Oracle Big Data Appliance includes a combination of open source software and specialized software developed by Oracle to address enterprise big data requirements.
The Oracle Big Data Appliance software includes:
- Full distribution of Cloudera’s Distribution including Apache Hadoop (CDH4)
- Oracle Big Data Appliance Plug-In for Enterprise Manager
- Cloudera Manager to administer all aspects of Cloudera CDH
- Oracle distribution of the statistical package R
- Oracle NoSQL Database Community Edition2
- And Oracle Enterprise Linux operating system and Oracle Java VM
Oracle NoSQL Database
Oracle NoSQL Database is a distributed, highly scalable, key-value database based on Oracle Berkeley DB. It delivers a general purpose, enterprise class key value store adding an intelligent driver on top of distributed Berkeley DB. This intelligent driver keeps track of the underlying storage topology, shards the data and knows where data can be placed with the lowest latency.
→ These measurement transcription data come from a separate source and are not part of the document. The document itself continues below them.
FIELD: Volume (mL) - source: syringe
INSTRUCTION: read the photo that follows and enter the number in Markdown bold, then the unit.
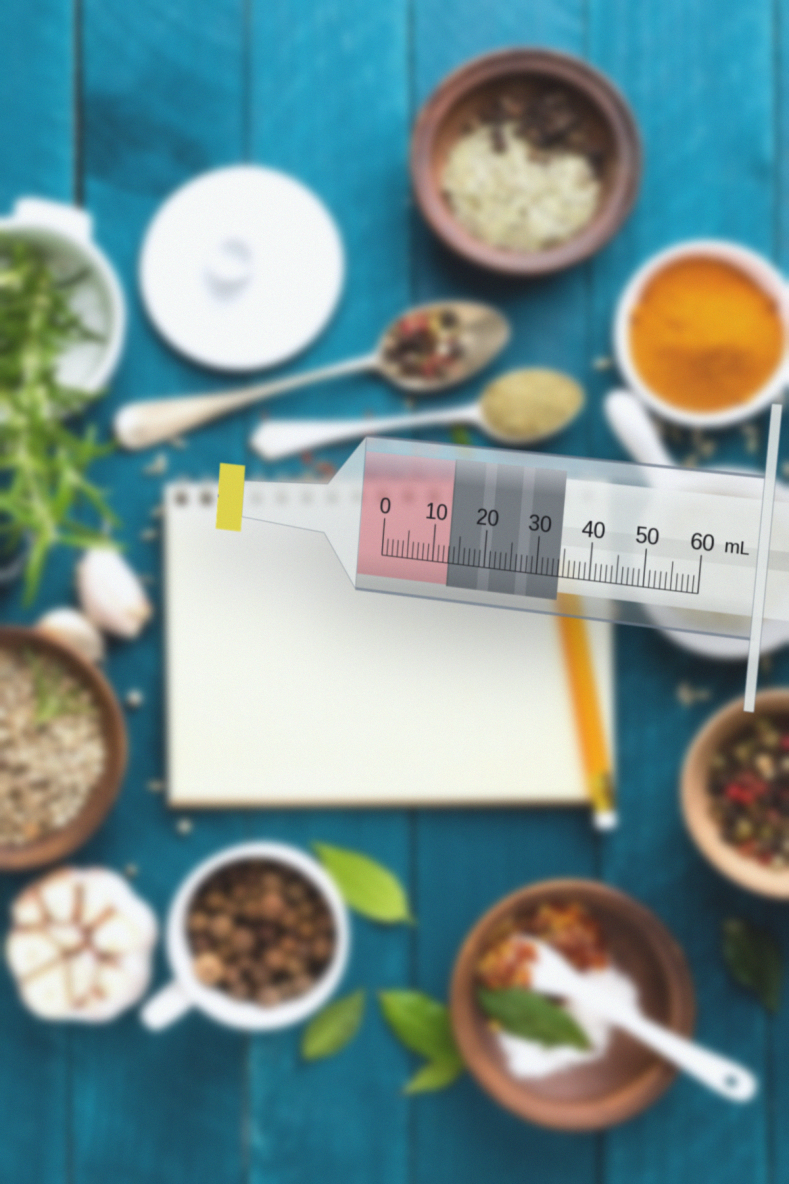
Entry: **13** mL
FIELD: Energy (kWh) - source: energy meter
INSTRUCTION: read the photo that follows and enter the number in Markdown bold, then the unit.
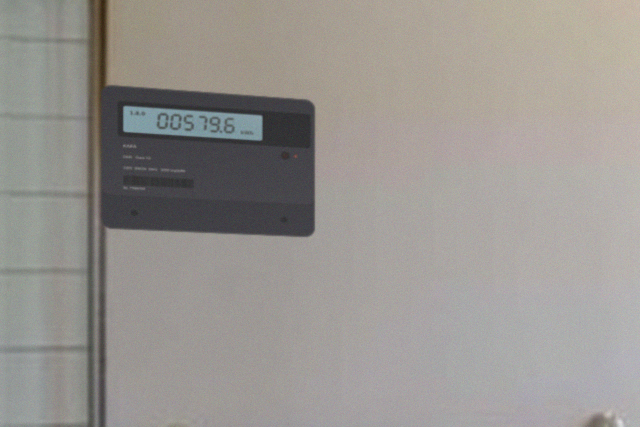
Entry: **579.6** kWh
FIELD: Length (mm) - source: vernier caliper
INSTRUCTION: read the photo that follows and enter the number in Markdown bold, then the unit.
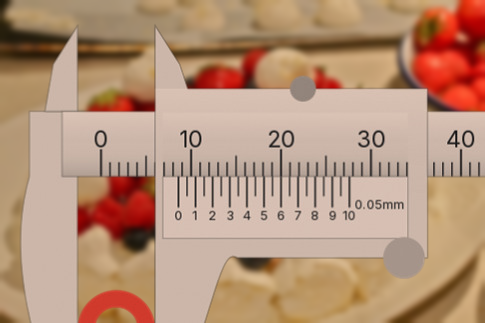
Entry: **8.6** mm
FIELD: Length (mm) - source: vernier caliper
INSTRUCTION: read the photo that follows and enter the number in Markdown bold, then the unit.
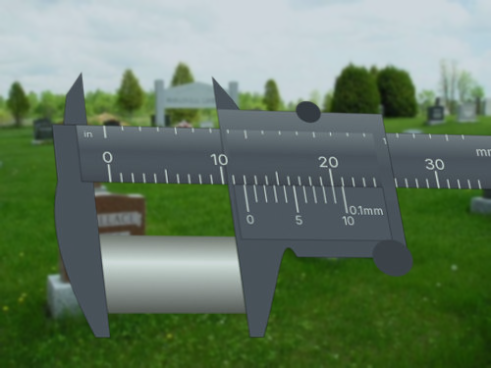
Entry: **11.9** mm
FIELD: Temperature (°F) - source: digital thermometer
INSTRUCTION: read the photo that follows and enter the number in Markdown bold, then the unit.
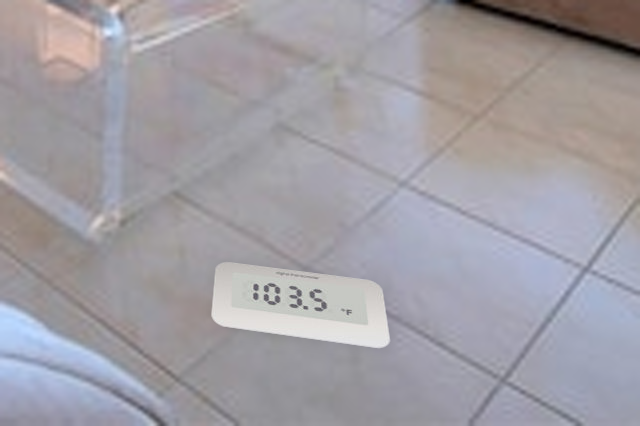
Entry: **103.5** °F
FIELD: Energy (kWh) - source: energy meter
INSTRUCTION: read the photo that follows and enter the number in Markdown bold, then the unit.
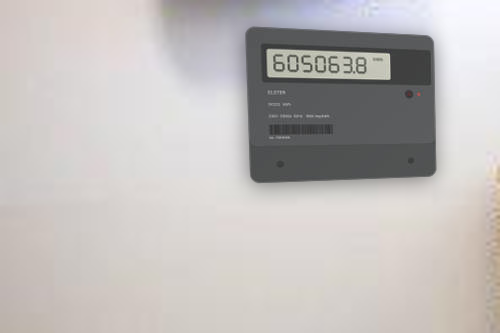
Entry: **605063.8** kWh
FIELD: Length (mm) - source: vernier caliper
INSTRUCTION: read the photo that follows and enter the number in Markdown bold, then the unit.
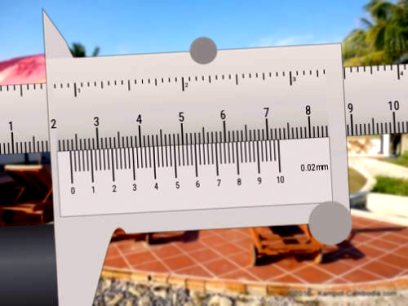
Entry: **23.5** mm
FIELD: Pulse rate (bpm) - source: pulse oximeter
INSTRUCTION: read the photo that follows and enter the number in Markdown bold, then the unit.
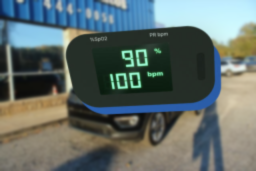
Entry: **100** bpm
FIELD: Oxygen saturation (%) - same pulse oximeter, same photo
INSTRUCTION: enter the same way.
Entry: **90** %
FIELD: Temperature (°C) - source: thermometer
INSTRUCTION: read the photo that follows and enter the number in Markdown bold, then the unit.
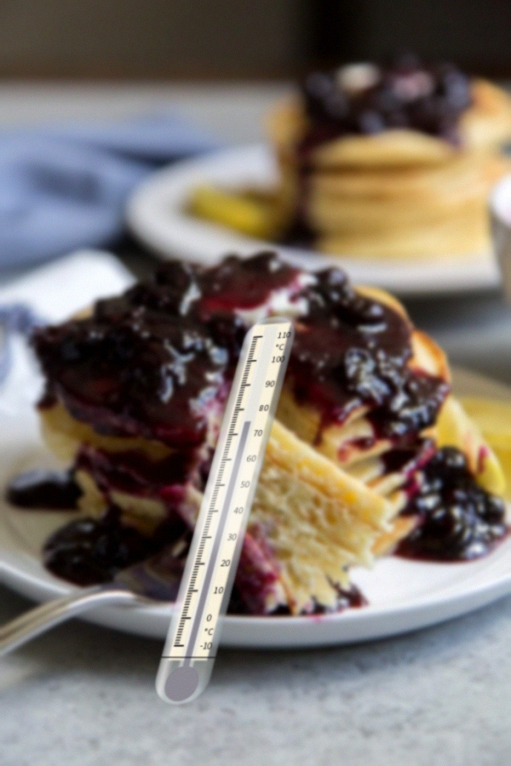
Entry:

Unlike competitive solutions, Oracle NoSQL Database is easy to install, configure and manage, supports a broad set of workloads, and delivers enterprise-class reliability backed by enterprise-class Oracle support.
The primary use cases for Oracle NoSQL Database are low latency data capture and fast querying of that data, typically by key lookup. Oracle NoSQL Database comes with an easy to use Java API and a management framework. The product is available in both an open source community edition and in a priced enterprise edition for large distributed data centers. The former version is installed as part of the Big Data Appliance integrated software.
Oracle Big Data Connectors
Where Oracle Big Data Appliance makes it easy for organizations to acquire and organize new types of data, Oracle Big Data Connectors tightly integrates the big data environment with Oracle Exadata and Oracle Database, so that you can analyze all of your data together with extreme performance. The Oracle Big Data Connectors consist of four components: Oracle Loader for Hadoop Oracle SQL Connector for Hadoop Distributed File System Oracle Data Integrator Application Adapter for Hadoop, Oracle R Connector for Hadoop, In-Database Analytics
Connections between Oracle Big Data Appliance and Oracle Exadata are via InfiniBand, enabling high-speed data transfer for batch or query workloads. Oracle Exadata provides outstanding performance in hosting data warehouses and transaction processing databases.
Now that the data is in mass-consumption format, Oracle Exalytics can be used to deliver the wealth of information to the business analyst. Oracle Exalytics is an engineered system providing speed-of-thought data access for the business community. It is optimized to run Oracle Business Intelligence Enterprise Edition with in-memory aggregation capabilities built into the system.
Oracle Big Oracle Big Data Appliance, in conjunction with Oracle Exadata Database Machine and the new Oracle Exalytics Business Intelligence Machine, delivers everything customers need to acquire, organize, analyze and maximize the value of Big Data within their enterprise.
Recent additions to Oracle’s big data suite include Big Data Lite, a virtual machine for the big data platform. There is a great demand for applications that consume big data, and with this VM, Oracle is courting the developers. Applications developed on the VM can be ported to Oracle’s Big Data Appliance. Software bundled into the VM include Oracle Database 12c Enterprise Edition, Oracle Advanced Analytics, Oracle NoSQL Database, Cloudera Distribution including Apache Hadoop, Oracle Data Integrator 12c, Oracle Big Data Connectors.
The Big Data Appliance also has some new add-ons: Kerberos and LDAP authentication, Oracle Audit Vault and Database Firewall. These can be let loose on Hadoop audit trails and model interesting activities and generate reports for administrators. An XQuery Connector has also been included with Oracle’s Hadoop offering, this can be executed in parallel across the Hadoop cluster. To scale performance in MapReduce jobs, Big Data Appliance now includes Perfect Balance.